Saved data entries =>

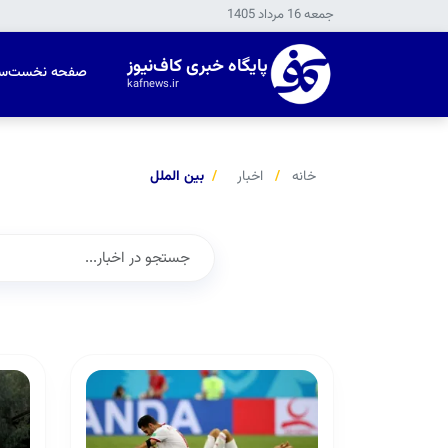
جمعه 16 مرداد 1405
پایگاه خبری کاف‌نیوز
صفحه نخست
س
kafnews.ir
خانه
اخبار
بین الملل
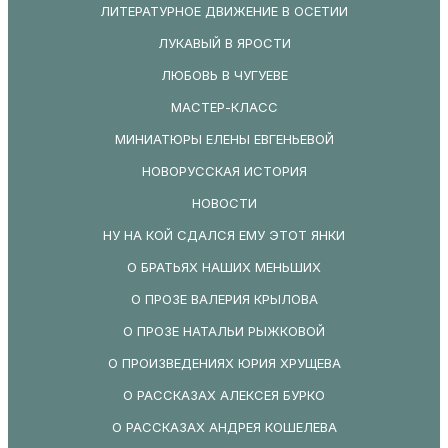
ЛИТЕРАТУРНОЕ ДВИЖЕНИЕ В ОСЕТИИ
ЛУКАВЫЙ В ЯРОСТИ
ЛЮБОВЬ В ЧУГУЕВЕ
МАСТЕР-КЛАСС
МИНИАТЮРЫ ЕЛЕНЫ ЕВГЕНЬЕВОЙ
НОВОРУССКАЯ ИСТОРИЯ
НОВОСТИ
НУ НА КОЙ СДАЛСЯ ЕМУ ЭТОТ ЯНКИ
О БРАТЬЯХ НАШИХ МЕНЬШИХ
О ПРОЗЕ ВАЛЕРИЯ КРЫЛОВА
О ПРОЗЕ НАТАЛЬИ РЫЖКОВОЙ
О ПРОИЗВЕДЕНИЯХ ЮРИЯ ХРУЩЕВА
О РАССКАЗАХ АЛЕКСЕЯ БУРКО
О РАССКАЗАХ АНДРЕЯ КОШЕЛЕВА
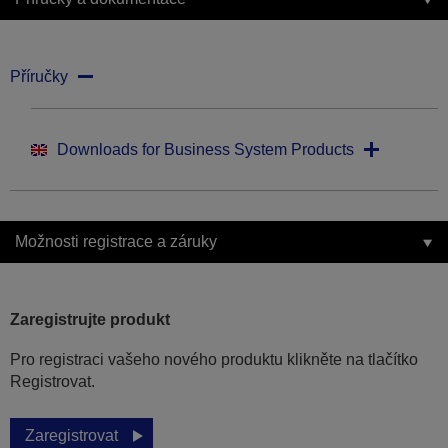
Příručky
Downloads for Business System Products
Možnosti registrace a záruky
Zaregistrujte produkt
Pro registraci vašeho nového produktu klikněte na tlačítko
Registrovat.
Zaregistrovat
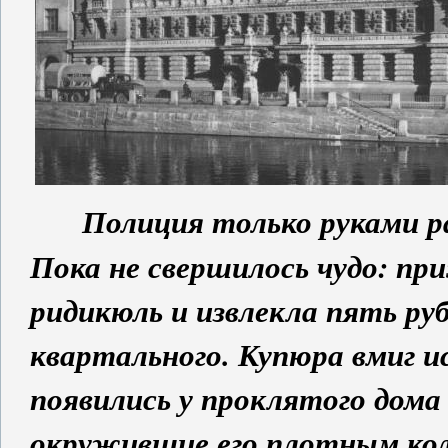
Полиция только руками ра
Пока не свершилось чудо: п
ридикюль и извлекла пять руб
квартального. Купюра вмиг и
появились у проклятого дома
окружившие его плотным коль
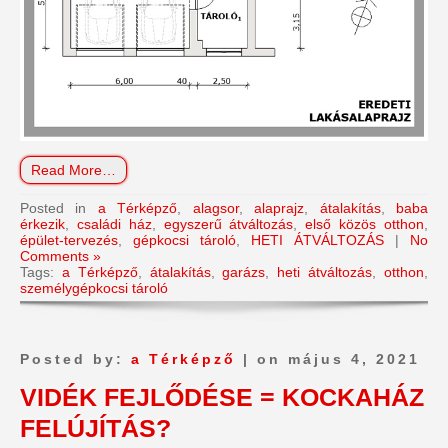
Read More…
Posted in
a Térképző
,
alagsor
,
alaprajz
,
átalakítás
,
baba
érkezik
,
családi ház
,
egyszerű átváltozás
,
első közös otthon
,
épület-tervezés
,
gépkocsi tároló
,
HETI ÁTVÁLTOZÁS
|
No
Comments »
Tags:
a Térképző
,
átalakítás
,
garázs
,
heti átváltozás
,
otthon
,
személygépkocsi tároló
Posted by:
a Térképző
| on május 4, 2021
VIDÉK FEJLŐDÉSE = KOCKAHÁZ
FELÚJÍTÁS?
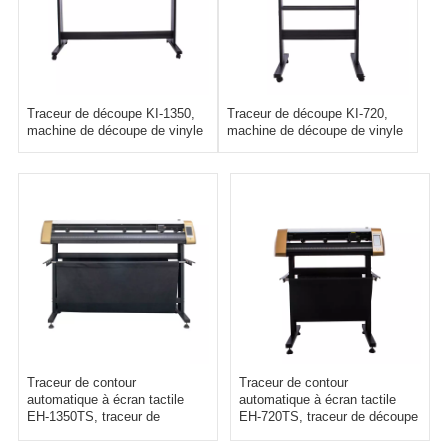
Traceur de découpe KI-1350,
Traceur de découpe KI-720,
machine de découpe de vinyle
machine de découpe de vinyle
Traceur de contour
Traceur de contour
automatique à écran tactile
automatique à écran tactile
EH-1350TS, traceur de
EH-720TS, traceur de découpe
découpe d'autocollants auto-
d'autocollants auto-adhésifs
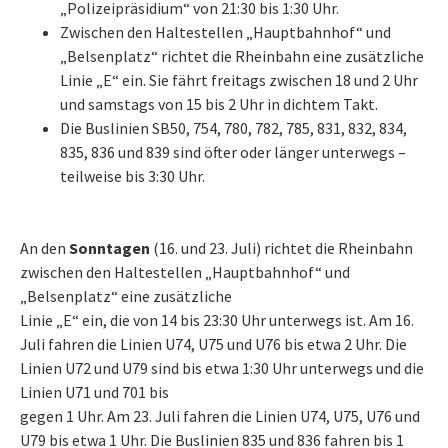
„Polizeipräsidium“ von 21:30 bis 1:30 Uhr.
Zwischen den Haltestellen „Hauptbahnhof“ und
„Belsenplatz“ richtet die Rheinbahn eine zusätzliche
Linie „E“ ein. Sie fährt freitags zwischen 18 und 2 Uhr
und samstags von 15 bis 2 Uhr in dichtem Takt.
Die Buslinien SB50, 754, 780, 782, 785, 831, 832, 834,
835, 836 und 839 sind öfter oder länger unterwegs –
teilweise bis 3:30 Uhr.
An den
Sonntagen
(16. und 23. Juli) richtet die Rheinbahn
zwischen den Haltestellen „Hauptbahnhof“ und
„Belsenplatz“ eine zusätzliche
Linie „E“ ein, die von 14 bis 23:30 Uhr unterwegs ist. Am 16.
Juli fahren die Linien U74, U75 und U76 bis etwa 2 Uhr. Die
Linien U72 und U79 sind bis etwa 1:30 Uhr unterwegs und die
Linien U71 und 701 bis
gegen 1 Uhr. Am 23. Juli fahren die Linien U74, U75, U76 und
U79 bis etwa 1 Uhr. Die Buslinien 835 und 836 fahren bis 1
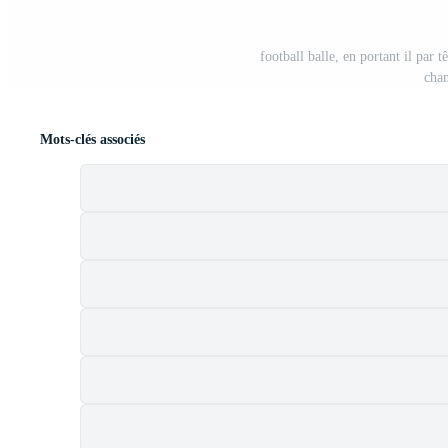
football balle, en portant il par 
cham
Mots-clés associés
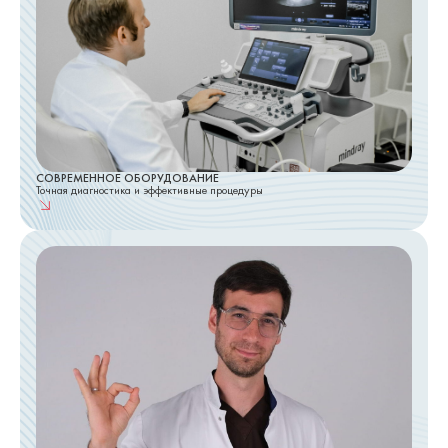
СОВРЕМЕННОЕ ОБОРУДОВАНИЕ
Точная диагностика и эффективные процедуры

Required work => Retype every line of text in the records above word for word, leaving the pictures out.

Solution for this problem =>
جمعه 16 مرداد 1405
پایگاه خبری کاف‌نیوز
صفحه نخست
س
kafnews.ir
خانه
اخبار
بین الملل
ЛИТЕРАТУРНОЕ ДВИЖЕНИЕ В ОСЕТИИ
ЛУКАВЫЙ В ЯРОСТИ
ЛЮБОВЬ В ЧУГУЕВЕ
МАСТЕР-КЛАСС
МИНИАТЮРЫ ЕЛЕНЫ ЕВГЕНЬЕВОЙ
НОВОРУССКАЯ ИСТОРИЯ
НОВОСТИ
НУ НА КОЙ СДАЛСЯ ЕМУ ЭТОТ ЯНКИ
О БРАТЬЯХ НАШИХ МЕНЬШИХ
О ПРОЗЕ ВАЛЕРИЯ КРЫЛОВА
О ПРОЗЕ НАТАЛЬИ РЫЖКОВОЙ
О ПРОИЗВЕДЕНИЯХ ЮРИЯ ХРУЩЕВА
О РАССКАЗАХ АЛЕКСЕЯ БУРКО
О РАССКАЗАХ АНДРЕЯ КОШЕЛЕВА
Příručky
Downloads for Business System Products
Možnosti registrace a záruky
Zaregistrujte produkt
Pro registraci vašeho nového produktu klikněte na tlačítko
Registrovat.
Zaregistrovat
Полиция только руками ра
Пока не свершилось чудо: п
ридикюль и извлекла пять руб
квартального. Купюра вмиг и
появились у проклятого дома
окружившие его плотным коль
Read More…
Posted in
a Térképző
,
alagsor
,
alaprajz
,
átalakítás
,
baba
érkezik
,
családi ház
,
egyszerű átváltozás
,
első közös otthon
,
épület-tervezés
,
gépkocsi tároló
,
HETI ÁTVÁLTOZÁS
|
No
Comments »
Tags:
a Térképző
,
átalakítás
,
garázs
,
heti átváltozás
,
otthon
,
személygépkocsi tároló
Posted by:
a Térképző
| on május 4, 2021
VIDÉK FEJLŐDÉSE = KOCKAHÁZ
FELÚJÍTÁS?
Traceur de découpe KI-1350,
Traceur de découpe KI-720,
machine de découpe de vinyle
machine de découpe de vinyle
Traceur de contour
Traceur de contour
automatique à écran tactile
automatique à écran tactile
EH-1350TS, traceur de
EH-720TS, traceur de découpe
découpe d'autocollants auto-
d'autocollants auto-adhésifs
„Polizeipräsidium“ von 21:30 bis 1:30 Uhr.
Zwischen den Haltestellen „Hauptbahnhof“ und
„Belsenplatz“ richtet die Rheinbahn eine zusätzliche
Linie „E“ ein. Sie fährt freitags zwischen 18 und 2 Uhr
und samstags von 15 bis 2 Uhr in dichtem Takt.
Die Buslinien SB50, 754, 780, 782, 785, 831, 832, 834,
835, 836 und 839 sind öfter oder länger unterwegs –
teilweise bis 3:30 Uhr.
An den
Sonntagen
(16. und 23. Juli) richtet die Rheinbahn
zwischen den Haltestellen „Hauptbahnhof“ und
„Belsenplatz“ eine zusätzliche
Linie „E“ ein, die von 14 bis 23:30 Uhr unterwegs ist. Am 16.
Juli fahren die Linien U74, U75 und U76 bis etwa 2 Uhr. Die
Linien U72 und U79 sind bis etwa 1:30 Uhr unterwegs und die
Linien U71 und 701 bis
gegen 1 Uhr. Am 23. Juli fahren die Linien U74, U75, U76 und
U79 bis etwa 1 Uhr. Die Buslinien 835 und 836 fahren bis 1
football balle, en portant il par 
cham
Mots-clés associés
СОВРЕМЕННОЕ ОБОРУДОВАНИЕ
Точная диагностика и эффективные процедуры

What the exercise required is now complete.